Alison Edith Hilda Craig was born on 22 January 1903 at Waitekauri on the Coromandel Peninsula, the eldest of six children of George Craig, a physician and surgeon, and his wife, Hilda Johnstone Gudgeon. Alison was the grand-niece of Elsdon Best, an eminent ethnographer and authority on Maori history and tradition. Her maternal grandfather, W. E. Gudgeon, fought in the New Zealand wars, and later became a Native Land Court judge. In 1914 the family moved to Devonport, Auckland, where Alison attended the Diocesan High School for Girls until 1919, and trained as a Karitane nurse at the Karitane Hospital and Mothercraft Home. By 1922 she had shifted to Morrinsville, where on 30 November 1935 she married Leo Roderick Drummond, a farmer. The couple farmed at Gordonton and had two sons.

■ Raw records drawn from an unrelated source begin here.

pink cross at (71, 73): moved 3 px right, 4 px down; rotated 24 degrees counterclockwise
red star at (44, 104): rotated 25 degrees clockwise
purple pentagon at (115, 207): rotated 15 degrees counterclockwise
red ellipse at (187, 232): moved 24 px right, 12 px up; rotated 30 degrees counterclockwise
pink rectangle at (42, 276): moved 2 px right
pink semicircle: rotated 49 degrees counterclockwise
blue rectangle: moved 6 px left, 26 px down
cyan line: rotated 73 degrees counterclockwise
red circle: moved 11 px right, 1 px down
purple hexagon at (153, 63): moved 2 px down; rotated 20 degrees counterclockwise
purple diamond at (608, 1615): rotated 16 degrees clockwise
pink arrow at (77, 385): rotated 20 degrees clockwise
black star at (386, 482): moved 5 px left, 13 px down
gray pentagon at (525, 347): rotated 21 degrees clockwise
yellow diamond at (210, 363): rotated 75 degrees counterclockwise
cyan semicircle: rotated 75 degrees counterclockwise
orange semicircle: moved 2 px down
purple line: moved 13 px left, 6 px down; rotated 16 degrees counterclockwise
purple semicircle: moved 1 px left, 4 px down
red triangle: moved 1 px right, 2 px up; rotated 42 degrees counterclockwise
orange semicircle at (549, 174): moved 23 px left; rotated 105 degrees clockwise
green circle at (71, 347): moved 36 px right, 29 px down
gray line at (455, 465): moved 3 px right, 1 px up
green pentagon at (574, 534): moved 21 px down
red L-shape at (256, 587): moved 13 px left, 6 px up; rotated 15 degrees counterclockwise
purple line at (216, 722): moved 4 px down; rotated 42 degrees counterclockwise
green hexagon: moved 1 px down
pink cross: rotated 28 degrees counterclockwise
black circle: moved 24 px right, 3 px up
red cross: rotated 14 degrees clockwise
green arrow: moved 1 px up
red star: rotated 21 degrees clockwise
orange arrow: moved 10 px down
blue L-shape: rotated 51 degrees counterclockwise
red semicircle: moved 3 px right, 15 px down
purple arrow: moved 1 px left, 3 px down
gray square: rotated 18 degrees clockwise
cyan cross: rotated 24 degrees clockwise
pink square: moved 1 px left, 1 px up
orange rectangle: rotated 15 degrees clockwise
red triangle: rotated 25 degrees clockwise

Alison Drummond wrote and produced plays for the local dramatic society, and won short-story competitions in Auckland’s Weekly News. In 1950 she joined the New Zealand Women Writers’ and Artists’ Society. Her interest in New Zealand colonial social history had been sparked at the age of 16 by Gudgeon, but it was not until 1960 with Married & gone to New Zealand that she published her first book on the topic. It comprised extracts from journals, diaries and letters of women pioneers in the 1840s and 1850s. Drummond and her husband travelled throughout the country gathering information. With the assistance of his sketches, the end result was a valuable and well-authenticated account of the life of the early settler.
Her next publication, Early days in the Waikato (1964), recalled 100 years of settlement in the region. It gave a lively account of the first 30 years of colonisation and the everyday lives of settlers, especially the women. She described her book as ‘a potpourri of early social history mainly related to the military settlements’. This was followed by similar descriptive accounts of life in the nineteenth century: At home in New Zealand (1967) and ‘Children of the country’, published that same year in the School Journal , which recalled the lives of children – their work, play, schooling and adventures.
In 1967 the Drummonds retired to Kawakawa Bay, Auckland. Although devastated by Leo’s death in September that year, Alison became involved in the local community, helping to start a library and a Red Cross association, and continued with her literary work. For 20 years she had been interested in the journals of the Reverend Vicesimus Lush, a nineteenth century archdeacon of Waikato and an accomplished diarist. His journals contained details of his church, domestic, and social affairs, horseback journeys, notable public and religious figures, and conditions of everyday life. Drummond described the marathon job of editing these as a nightmare, for the diarist had little regard for dates. However, there were many pages of fine scholarly writing, and she worked through the originals (towards which she developed a proprietorial attitude) to produce, despite some omissions and errors, a coherent text. The Auckland journals (1850–63) were published in 1971, the Thames (1864–68) in 1975, and the Waikato (1864–68, 1881–82) in 1982; all have proved useful assets to researchers.
Alison Drummond was an amiable, affectionate woman with a sense of fun and a large number of friends. She was well organised and kept herself to a strict regimen when writing, but allowed herself many hobbies and interests. She was an exquisite needlewoman and collected antique work boxes, and was an avid gardener and rosarian, specialising in rare roses. While living at Gordonton she won prizes at local needlework and horticultural shows, was frequently invited to broadcast on social history and horticulture due to her deep, pleasing voice, and encouraged young Maori women in domestic skills. She was also an excellent cook and hostess, a cat lover, and had a strong Christian faith. Alison Drummond died at Manurewa on 3 July 1984, survived by her children.